DATA BELOW |
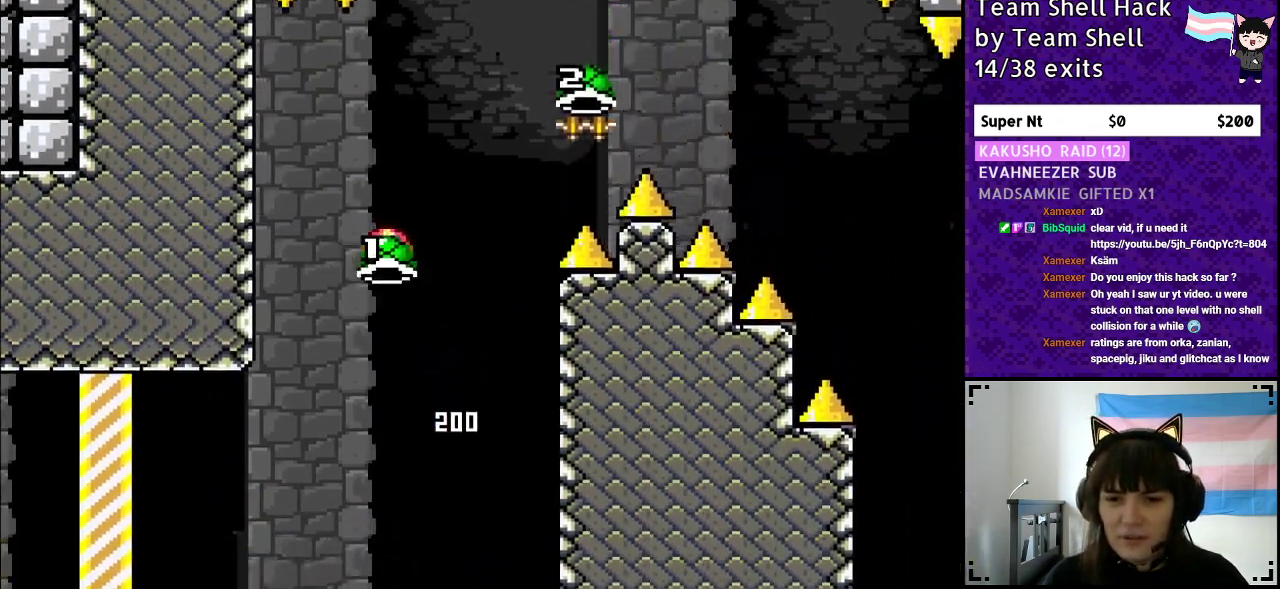
{"buttons": ["B", "Y", "DPAD_RIGHT"], "events": [[17, "DPAD_RIGHT", "down"], [150, "Y", "up"], [200, "DPAD_RIGHT", "up"], [200, "Y", "down"], [300, "DPAD_RIGHT", "down"]]}
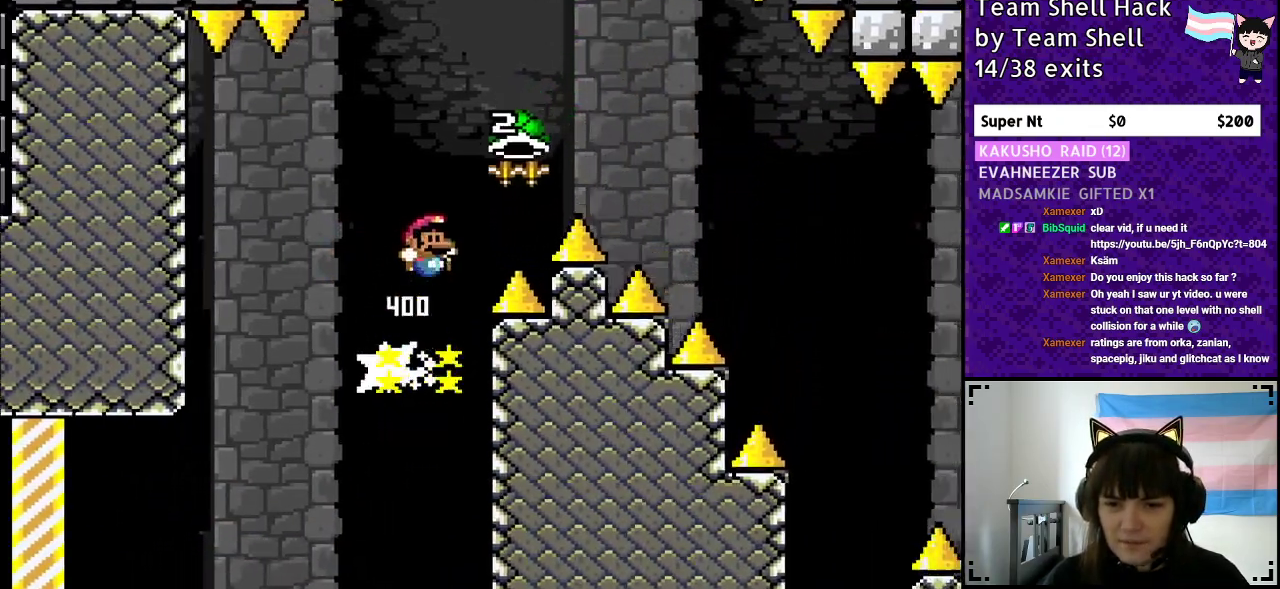
{"buttons": ["B", "Y", "DPAD_RIGHT"], "events": [[267, "Y", "up"], [350, "Y", "down"]]}
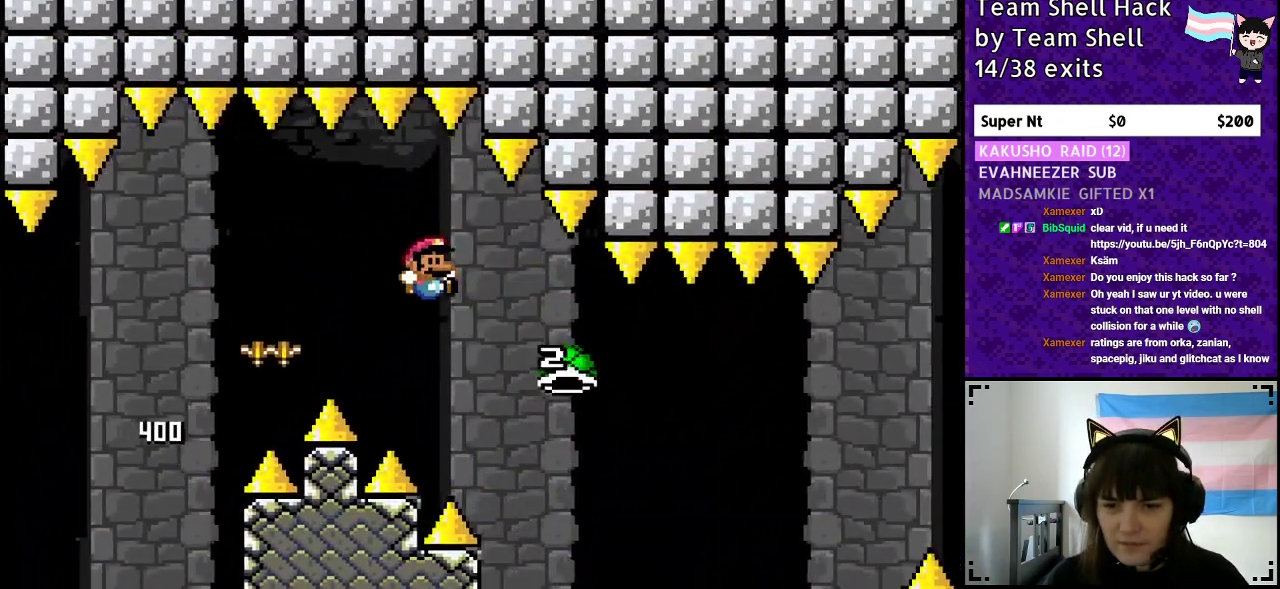
{"buttons": ["B", "Y", "DPAD_RIGHT"], "events": []}
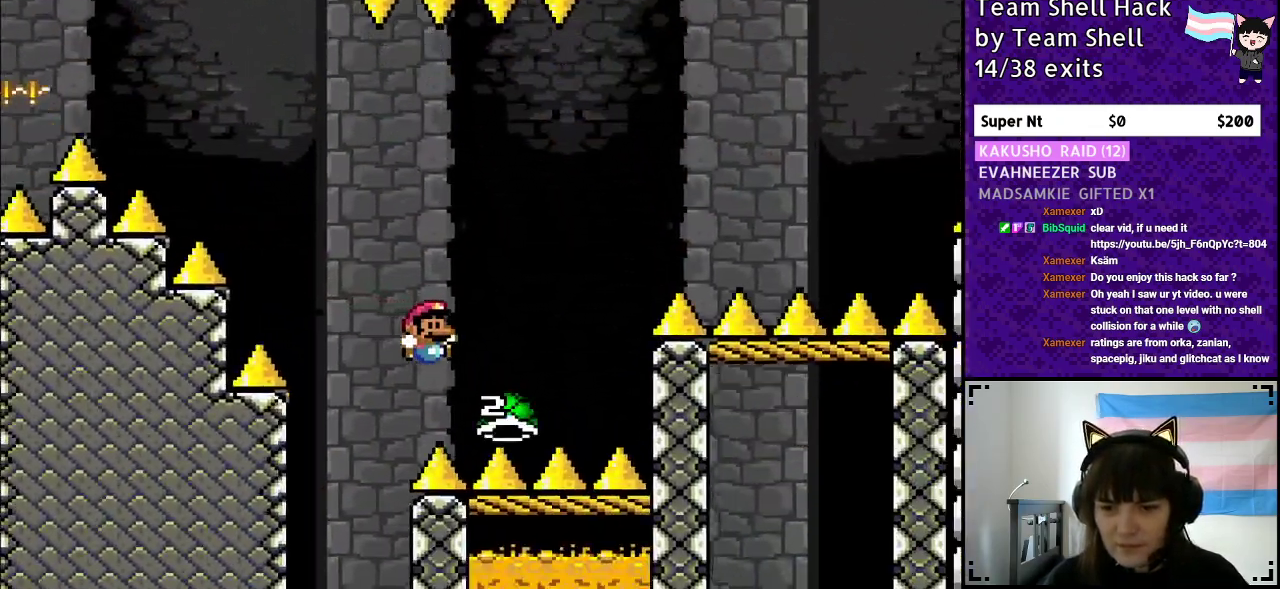
{"buttons": ["B", "DPAD_RIGHT"], "events": [[450, "Y", "up"]]}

WORK INSTRUCTION | Find the string "down" in the material above, and report every line where it occurs.

EXERCISE RESULT |
{"buttons": ["B", "Y", "DPAD_RIGHT"], "events": [[17, "DPAD_RIGHT", "down"], [150, "Y", "up"], [200, "DPAD_RIGHT", "up"], [200, "Y", "down"], [300, "DPAD_RIGHT", "down"]]}
{"buttons": ["B", "Y", "DPAD_RIGHT"], "events": [[267, "Y", "up"], [350, "Y", "down"]]}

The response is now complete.